Copy out the records below, substituting "hour marks" for every occurrence of "hour lines" and changing nothing else.

■ **RECORDS**:

--*--

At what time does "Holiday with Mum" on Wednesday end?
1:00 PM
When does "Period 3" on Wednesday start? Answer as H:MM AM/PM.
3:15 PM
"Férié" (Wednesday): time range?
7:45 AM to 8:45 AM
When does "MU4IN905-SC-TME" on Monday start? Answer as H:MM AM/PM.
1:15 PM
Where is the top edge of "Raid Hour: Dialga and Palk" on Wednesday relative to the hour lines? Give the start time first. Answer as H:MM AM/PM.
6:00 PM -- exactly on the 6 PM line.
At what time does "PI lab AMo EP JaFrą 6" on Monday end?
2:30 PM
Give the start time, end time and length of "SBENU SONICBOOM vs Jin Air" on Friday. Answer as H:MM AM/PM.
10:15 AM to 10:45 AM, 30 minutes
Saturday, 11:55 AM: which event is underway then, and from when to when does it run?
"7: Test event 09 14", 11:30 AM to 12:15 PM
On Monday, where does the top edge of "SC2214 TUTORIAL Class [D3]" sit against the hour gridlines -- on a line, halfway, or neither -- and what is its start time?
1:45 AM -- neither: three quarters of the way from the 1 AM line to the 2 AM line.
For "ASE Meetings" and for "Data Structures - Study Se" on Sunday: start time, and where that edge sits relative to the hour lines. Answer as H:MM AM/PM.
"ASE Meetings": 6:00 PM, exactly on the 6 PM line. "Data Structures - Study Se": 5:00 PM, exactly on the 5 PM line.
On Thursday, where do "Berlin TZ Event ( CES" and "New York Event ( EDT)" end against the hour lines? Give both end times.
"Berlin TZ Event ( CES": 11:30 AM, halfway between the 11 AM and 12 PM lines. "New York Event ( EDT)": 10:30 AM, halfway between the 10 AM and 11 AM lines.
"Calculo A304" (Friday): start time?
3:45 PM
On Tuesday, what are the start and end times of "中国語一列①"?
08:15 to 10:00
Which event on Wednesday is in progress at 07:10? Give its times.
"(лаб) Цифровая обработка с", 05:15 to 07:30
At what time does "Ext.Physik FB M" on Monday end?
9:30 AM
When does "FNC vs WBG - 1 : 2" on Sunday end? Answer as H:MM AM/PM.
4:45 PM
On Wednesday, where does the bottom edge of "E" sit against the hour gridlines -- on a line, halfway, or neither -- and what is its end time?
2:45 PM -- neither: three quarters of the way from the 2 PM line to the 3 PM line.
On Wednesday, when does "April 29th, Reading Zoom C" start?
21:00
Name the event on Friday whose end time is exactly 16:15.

--*--

■ **EXERCISE SOLUTION**:
At what time does "Holiday with Mum" on Wednesday end?
1:00 PM
When does "Period 3" on Wednesday start? Answer as H:MM AM/PM.
3:15 PM
"Férié" (Wednesday): time range?
7:45 AM to 8:45 AM
When does "MU4IN905-SC-TME" on Monday start? Answer as H:MM AM/PM.
1:15 PM
Where is the top edge of "Raid Hour: Dialga and Palk" on Wednesday relative to the hour marks? Give the start time first. Answer as H:MM AM/PM.
6:00 PM -- exactly on the 6 PM line.
At what time does "PI lab AMo EP JaFrą 6" on Monday end?
2:30 PM
Give the start time, end time and length of "SBENU SONICBOOM vs Jin Air" on Friday. Answer as H:MM AM/PM.
10:15 AM to 10:45 AM, 30 minutes
Saturday, 11:55 AM: which event is underway then, and from when to when does it run?
"7: Test event 09 14", 11:30 AM to 12:15 PM
On Monday, where does the top edge of "SC2214 TUTORIAL Class [D3]" sit against the hour gridlines -- on a line, halfway, or neither -- and what is its start time?
1:45 AM -- neither: three quarters of the way from the 1 AM line to the 2 AM line.
For "ASE Meetings" and for "Data Structures - Study Se" on Sunday: start time, and where that edge sits relative to the hour marks. Answer as H:MM AM/PM.
"ASE Meetings": 6:00 PM, exactly on the 6 PM line. "Data Structures - Study Se": 5:00 PM, exactly on the 5 PM line.
On Thursday, where do "Berlin TZ Event ( CES" and "New York Event ( EDT)" end against the hour marks? Give both end times.
"Berlin TZ Event ( CES": 11:30 AM, halfway between the 11 AM and 12 PM lines. "New York Event ( EDT)": 10:30 AM, halfway between the 10 AM and 11 AM lines.
"Calculo A304" (Friday): start time?
3:45 PM
On Tuesday, what are the start and end times of "中国語一列①"?
08:15 to 10:00
Which event on Wednesday is in progress at 07:10? Give its times.
"(лаб) Цифровая обработка с", 05:15 to 07:30
At what time does "Ext.Physik FB M" on Monday end?
9:30 AM
When does "FNC vs WBG - 1 : 2" on Sunday end? Answer as H:MM AM/PM.
4:45 PM
On Wednesday, where does the bottom edge of "E" sit against the hour gridlines -- on a line, halfway, or neither -- and what is its end time?
2:45 PM -- neither: three quarters of the way from the 2 PM line to the 3 PM line.
On Wednesday, when does "April 29th, Reading Zoom C" start?
21:00
Name the event on Friday whose end time is exactly 16:15.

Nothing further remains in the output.